■ **Problem requirements**
Copy out every line of text in the data below, word for word, leaving out the pictures.
**** Provided records
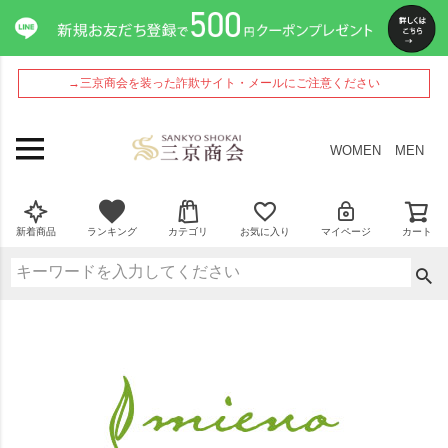
→三京商会を装った詐欺サイト・メールにご注意ください
WOMEN
MEN
新着商品
ランキング
カテゴリ
お気に入り
マイページ
カート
********
■ **Exercise answer**
→三京商会を装った詐欺サイト・メールにご注意ください
WOMEN
MEN
新着商品
ランキング
カテゴリ
お気に入り
マイページ
カート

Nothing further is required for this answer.